The Australian dollar will next target $1.0330, Magnus said as growth in Asia and the U.S. spur demand for commodities.

Private Investment

“There have been further indications that private investment is beginning to pick up in response to high levels of commodity prices,” Stevens said in the statement accompanying the decision. Policy makers will look through the impact on prices and economic growth from floods that devastated parts of the country, the central bank also said.

Benchmark interest rates are 4.75 percent in Australia and 3 percent in New Zealand, compared as low as zero percent in the U.S. and Japan, attracting investors to the South Pacific nations’ higher-yielding assets. The risk in such trades is that currency market moves will erase profits.

“The RBA is not in any immediate hurry to change rates in either direction,” said Greg Gibbs, a currency strategist at Royal Bank of Scotland Group Plc in Sydney. “The Aussie is going to struggle to make too much headway from here.”

The Australian dollar extended yesterday’s gains against New Zealand’s currency after the larger nation’s statistics bureau said house prices unexpectedly rose in the fourth quarter.

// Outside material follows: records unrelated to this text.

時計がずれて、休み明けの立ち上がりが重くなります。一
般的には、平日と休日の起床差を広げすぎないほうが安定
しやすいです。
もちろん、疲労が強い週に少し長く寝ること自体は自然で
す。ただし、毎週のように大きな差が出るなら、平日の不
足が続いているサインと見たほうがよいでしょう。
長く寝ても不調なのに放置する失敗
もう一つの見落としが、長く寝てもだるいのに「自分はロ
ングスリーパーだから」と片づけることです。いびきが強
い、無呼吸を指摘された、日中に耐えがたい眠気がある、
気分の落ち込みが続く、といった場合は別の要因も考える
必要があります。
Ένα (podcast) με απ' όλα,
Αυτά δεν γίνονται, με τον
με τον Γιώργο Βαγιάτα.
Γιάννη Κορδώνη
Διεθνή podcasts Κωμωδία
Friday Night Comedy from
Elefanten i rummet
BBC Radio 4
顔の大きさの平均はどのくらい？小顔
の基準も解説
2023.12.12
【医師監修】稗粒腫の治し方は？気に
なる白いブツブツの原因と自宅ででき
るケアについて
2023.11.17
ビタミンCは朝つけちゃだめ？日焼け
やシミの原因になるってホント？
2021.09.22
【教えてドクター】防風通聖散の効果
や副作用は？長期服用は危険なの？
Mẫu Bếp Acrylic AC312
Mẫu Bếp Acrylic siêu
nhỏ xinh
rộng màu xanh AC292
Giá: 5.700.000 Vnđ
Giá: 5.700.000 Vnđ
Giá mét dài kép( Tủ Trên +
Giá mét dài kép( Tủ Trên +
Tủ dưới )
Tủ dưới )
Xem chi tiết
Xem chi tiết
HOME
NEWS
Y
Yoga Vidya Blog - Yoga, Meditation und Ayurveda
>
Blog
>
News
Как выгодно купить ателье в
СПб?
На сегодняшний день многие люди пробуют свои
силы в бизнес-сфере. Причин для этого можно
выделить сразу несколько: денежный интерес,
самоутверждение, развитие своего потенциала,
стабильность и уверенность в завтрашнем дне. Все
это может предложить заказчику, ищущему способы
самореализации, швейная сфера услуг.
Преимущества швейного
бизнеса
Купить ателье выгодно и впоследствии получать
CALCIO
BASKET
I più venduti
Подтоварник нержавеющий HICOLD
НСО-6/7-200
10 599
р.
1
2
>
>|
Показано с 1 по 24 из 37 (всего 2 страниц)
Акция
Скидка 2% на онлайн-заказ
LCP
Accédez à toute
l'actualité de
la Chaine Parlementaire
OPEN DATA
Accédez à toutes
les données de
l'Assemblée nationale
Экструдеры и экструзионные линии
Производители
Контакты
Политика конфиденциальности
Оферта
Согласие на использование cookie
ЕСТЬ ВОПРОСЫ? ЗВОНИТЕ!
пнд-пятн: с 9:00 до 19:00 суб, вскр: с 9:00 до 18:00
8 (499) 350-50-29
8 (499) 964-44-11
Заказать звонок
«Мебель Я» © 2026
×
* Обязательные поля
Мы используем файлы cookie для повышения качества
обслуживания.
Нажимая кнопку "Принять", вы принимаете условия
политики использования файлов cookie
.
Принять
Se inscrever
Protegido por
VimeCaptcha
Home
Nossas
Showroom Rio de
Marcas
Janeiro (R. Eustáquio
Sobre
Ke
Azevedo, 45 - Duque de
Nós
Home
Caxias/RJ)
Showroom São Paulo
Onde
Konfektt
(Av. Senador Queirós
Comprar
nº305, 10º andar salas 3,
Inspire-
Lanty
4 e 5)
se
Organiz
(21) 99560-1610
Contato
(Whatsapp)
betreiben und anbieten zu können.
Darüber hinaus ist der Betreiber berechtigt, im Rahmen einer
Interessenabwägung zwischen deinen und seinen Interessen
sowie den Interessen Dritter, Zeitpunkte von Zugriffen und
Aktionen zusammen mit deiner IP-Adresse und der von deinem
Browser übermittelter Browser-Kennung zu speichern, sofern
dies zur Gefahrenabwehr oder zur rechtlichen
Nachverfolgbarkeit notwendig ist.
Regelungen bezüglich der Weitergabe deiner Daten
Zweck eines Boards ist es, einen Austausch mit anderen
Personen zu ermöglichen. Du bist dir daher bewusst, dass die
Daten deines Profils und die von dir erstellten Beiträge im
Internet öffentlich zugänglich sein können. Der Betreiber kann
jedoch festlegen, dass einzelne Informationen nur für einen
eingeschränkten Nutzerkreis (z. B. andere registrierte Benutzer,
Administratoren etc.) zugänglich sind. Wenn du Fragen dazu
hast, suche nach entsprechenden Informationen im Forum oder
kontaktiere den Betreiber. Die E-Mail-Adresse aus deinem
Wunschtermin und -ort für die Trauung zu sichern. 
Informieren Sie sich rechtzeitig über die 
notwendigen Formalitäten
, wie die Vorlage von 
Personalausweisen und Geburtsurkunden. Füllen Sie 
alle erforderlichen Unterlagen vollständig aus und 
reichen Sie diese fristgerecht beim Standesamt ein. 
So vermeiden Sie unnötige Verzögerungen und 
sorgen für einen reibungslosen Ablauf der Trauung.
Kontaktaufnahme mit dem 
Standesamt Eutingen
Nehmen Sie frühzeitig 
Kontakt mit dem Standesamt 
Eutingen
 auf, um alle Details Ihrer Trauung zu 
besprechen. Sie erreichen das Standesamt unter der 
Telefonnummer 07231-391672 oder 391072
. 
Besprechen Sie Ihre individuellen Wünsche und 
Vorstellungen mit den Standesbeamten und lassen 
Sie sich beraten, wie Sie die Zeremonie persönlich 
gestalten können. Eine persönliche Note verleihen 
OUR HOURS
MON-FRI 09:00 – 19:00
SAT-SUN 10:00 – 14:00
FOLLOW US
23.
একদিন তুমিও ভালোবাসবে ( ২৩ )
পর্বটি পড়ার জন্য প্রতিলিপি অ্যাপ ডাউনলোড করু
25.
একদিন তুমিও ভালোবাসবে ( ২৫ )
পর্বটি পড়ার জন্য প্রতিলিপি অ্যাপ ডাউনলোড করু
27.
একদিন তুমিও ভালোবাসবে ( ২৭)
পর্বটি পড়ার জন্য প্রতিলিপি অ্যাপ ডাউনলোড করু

Prices advanced 0.7 percent in the three months through December, compared with the median forecast for a 0.2 percent decline. Prices increased 5.8 percent from a year earlier.

Business Conditions, Wages

A business conditions gauge, a measure of hiring, sales and profits, rose to 6 from 4 a month earlier, according to a National Australia Bank Ltd. survey of more than 400 companies from Jan. 10-14, and released today.

New South Wales Treasury Corp., the funding arm of Australia’s most-populous state, raised A$1.55 billion in a sale of 6 percent benchmark bonds maturing in February 2018.

Statistics New Zealand said today wages for the nation’s non-governmental workers rose 0.6 percent. The median forecast in a Bloomberg survey was for a 0.5 percent increase.

Australia’s three-year bond futures contract for March delivery fell to 94.93 on the Sydney Futures Exchange from 94.95 yesterday. The implied yield on futures rose two basis points to 5.07 percent.